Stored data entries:
......
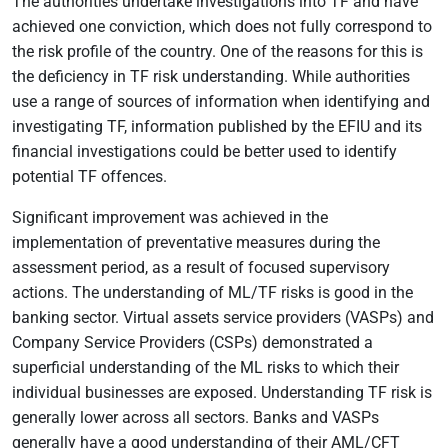
The authorities undertake investigations into TF and have
achieved one conviction, which does not fully correspond to
the risk profile of the country. One of the reasons for this is
the deficiency in TF risk understanding. While authorities
use a range of sources of information when identifying and
investigating TF, information published by the EFIU and its
financial investigations could be better used to identify
potential TF offences.
Significant improvement was achieved in the
implementation of preventative measures during the
assessment period, as a result of focused supervisory
actions. The understanding of ML/TF risks is good in the
banking sector. Virtual assets service providers (VASPs) and
Company Service Providers (CSPs) demonstrated a
superficial understanding of the ML risks to which their
individual businesses are exposed. Understanding TF risk is
generally lower across all sectors. Banks and VASPs
generally have a good understanding of their AML/CFT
......
> [How to complete this task] Count up the lines in the preceding data that include the word "risks"; respond with the number only.

> [Answer] 2